Search for the word "roads" in the entries. Each line that holds it should be copied.

== RECORD EXCERPTS

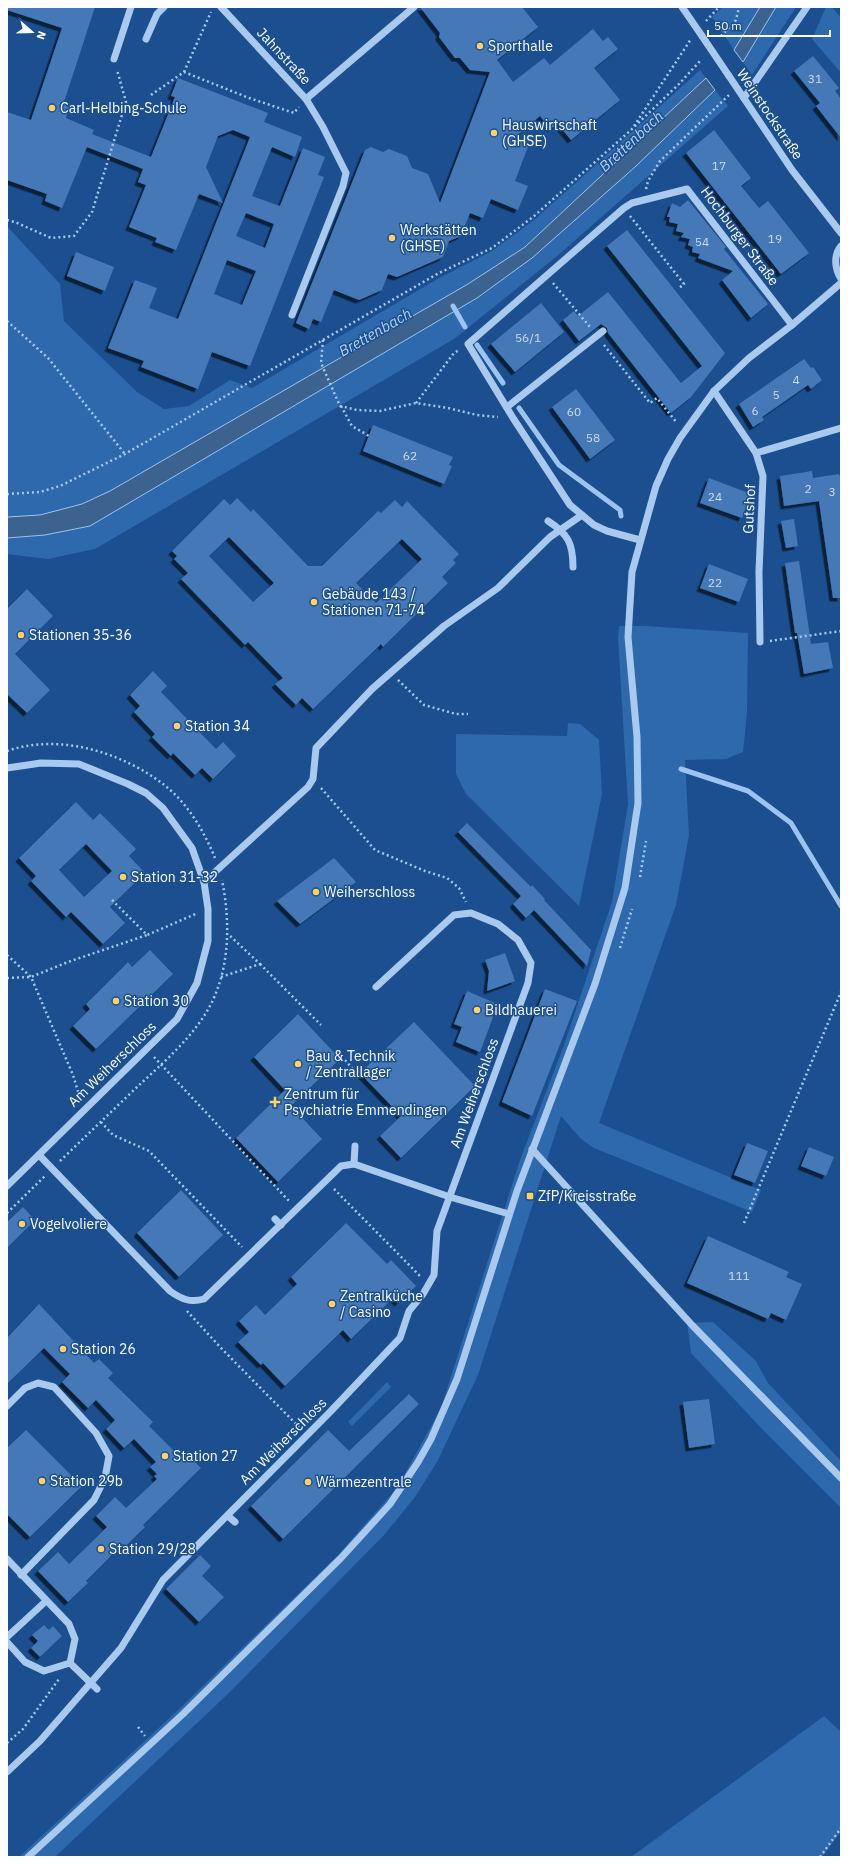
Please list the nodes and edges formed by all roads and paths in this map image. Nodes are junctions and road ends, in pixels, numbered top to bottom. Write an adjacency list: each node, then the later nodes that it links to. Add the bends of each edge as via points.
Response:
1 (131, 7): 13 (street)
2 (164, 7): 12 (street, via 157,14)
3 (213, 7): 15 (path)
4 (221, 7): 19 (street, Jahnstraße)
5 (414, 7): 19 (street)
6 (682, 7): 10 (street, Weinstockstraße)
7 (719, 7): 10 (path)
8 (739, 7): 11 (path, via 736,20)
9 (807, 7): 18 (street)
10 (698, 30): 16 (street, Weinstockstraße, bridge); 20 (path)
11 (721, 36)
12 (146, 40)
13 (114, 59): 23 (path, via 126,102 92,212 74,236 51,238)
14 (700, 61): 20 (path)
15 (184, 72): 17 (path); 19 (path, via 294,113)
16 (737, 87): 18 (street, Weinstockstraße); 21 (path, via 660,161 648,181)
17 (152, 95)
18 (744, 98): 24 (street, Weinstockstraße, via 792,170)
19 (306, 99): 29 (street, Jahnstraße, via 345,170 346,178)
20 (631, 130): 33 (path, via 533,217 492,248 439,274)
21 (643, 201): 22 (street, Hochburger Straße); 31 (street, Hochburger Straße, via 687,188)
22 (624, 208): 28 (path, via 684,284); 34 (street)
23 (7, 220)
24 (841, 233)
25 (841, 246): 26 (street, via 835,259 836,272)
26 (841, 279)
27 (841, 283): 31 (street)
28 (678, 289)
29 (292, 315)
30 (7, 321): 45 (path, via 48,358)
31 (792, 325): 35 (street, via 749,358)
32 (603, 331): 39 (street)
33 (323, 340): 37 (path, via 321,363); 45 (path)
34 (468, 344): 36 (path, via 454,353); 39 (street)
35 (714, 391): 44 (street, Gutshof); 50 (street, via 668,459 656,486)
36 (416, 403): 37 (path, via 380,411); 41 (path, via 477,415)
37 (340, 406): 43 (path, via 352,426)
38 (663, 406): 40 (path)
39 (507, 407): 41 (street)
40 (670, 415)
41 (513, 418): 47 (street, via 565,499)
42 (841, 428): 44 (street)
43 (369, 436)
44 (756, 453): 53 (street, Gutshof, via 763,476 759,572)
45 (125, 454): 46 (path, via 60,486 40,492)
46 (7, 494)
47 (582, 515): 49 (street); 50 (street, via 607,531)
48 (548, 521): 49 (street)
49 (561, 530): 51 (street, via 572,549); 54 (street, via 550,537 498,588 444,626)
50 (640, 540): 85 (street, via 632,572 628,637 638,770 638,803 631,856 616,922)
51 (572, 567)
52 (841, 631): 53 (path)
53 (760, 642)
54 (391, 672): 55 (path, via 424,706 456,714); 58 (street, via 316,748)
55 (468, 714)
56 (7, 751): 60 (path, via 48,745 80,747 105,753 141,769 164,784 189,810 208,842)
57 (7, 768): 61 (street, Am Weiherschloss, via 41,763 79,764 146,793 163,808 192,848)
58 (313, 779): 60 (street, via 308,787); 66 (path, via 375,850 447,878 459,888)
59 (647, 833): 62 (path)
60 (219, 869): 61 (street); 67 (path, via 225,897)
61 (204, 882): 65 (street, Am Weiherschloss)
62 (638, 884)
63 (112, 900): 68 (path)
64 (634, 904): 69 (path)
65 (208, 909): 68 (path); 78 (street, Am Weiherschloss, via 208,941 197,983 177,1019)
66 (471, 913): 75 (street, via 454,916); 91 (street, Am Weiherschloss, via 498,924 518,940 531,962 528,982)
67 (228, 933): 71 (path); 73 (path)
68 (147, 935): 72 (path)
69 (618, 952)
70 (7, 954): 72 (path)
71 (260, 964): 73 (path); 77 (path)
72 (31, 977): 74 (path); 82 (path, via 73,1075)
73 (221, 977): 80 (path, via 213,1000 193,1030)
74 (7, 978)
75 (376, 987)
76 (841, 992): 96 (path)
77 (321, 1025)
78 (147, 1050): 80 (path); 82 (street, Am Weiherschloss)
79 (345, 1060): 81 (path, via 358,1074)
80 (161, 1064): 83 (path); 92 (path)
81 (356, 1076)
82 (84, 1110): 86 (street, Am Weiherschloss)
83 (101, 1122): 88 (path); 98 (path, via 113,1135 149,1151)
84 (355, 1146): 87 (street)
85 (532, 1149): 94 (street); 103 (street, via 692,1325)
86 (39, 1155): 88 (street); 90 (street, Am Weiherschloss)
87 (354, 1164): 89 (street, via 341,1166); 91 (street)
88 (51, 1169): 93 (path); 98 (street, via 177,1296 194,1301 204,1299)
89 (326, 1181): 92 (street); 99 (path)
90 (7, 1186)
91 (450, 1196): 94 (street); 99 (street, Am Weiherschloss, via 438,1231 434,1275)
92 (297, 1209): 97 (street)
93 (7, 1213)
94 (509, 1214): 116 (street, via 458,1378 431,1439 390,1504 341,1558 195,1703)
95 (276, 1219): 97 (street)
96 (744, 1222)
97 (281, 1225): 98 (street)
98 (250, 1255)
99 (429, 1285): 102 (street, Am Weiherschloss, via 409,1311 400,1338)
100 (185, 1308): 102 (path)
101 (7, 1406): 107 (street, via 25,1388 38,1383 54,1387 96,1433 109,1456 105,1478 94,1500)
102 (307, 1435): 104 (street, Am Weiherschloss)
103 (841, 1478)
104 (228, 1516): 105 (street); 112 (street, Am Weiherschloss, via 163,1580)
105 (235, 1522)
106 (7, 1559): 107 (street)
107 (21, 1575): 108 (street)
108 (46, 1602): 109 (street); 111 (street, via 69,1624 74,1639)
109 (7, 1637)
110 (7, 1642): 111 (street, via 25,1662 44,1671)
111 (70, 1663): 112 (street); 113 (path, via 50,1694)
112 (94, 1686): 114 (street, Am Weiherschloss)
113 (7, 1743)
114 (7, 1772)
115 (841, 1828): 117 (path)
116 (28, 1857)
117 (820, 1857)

====
== RECORD EXCERPTS

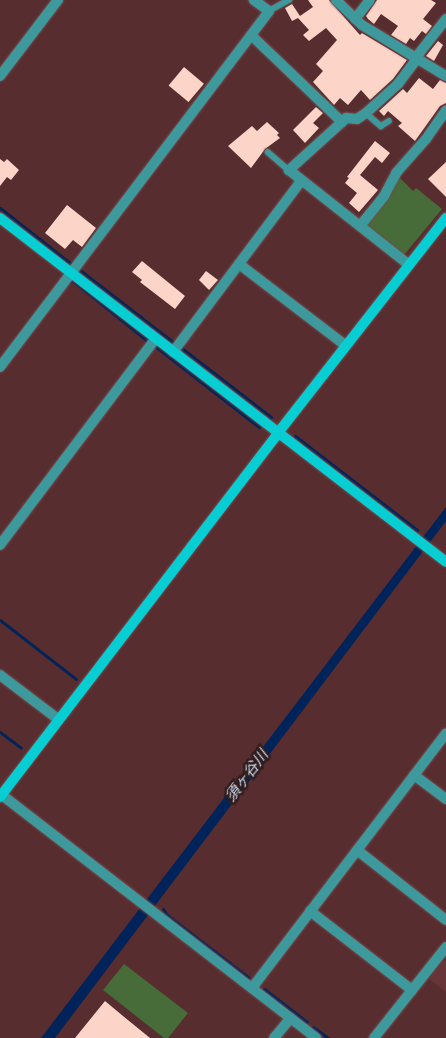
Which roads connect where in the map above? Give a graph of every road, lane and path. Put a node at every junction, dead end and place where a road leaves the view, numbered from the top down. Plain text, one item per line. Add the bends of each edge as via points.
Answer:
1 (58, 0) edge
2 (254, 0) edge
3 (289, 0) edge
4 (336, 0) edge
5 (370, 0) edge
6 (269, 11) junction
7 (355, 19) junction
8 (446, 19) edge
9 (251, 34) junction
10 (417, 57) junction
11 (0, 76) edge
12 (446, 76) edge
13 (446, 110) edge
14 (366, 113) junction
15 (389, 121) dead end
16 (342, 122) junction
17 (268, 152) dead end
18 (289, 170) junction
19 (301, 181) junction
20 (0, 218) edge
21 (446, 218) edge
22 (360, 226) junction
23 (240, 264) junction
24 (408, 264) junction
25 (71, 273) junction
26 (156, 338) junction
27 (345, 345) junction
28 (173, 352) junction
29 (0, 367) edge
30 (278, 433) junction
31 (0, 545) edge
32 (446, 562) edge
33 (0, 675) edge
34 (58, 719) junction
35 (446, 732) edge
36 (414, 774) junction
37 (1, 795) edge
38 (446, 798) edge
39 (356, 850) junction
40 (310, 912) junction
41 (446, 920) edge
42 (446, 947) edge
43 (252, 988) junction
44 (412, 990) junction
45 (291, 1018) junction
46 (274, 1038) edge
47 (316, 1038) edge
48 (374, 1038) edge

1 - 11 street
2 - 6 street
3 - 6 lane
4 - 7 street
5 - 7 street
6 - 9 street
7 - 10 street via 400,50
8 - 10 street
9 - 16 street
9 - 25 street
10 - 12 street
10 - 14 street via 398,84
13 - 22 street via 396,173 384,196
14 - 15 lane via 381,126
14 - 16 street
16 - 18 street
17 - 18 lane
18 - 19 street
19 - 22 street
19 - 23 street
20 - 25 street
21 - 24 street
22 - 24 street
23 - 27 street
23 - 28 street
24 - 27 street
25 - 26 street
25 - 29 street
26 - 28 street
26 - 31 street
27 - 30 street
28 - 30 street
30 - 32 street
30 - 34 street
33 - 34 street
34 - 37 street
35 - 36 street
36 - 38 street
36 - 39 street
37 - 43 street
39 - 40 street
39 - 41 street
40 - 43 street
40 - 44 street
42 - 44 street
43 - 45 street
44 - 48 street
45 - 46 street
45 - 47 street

====
== RECORD EXCERPTS

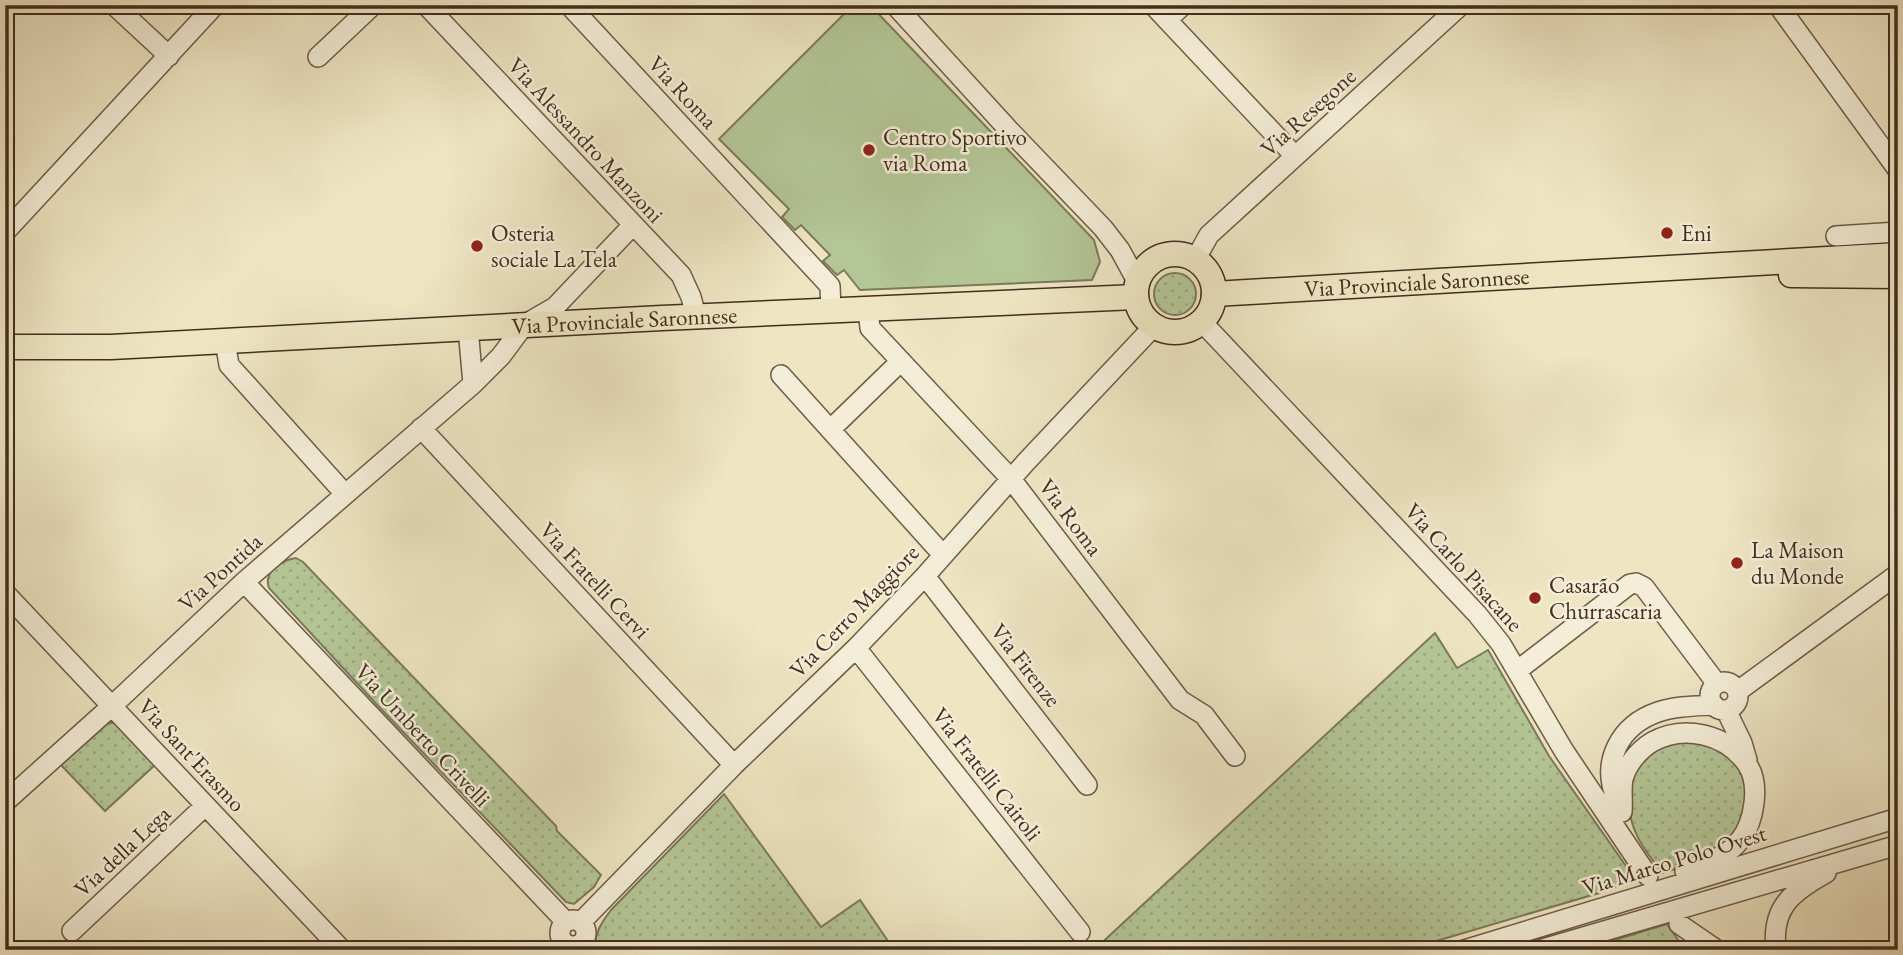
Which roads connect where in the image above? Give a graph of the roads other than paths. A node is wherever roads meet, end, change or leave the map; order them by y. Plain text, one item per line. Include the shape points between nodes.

====

# ANSWER SECTION
Please list the nodes and edges formed by all roads and paths in this map image. Nodes are junctions and road ends, in pixels, numbered top to bottom. Write an adjacency list: each node, then the later nodes that it links to. Add the bends of each edge as via points.
Which roads connect where in the map above? Give a graph of every road, lane and path. Put a node at every junction, dead end and place where a road leaves the view, numbered from the top down. Plain text, one item per line. Add the bends of each edge as via points.
Which roads connect where in the image above? Give a graph of the roads other than paths. A node is wherever roads meet, end, change or leave the map; order them by y. Plain text, one item per line. Include the shape points between nodes.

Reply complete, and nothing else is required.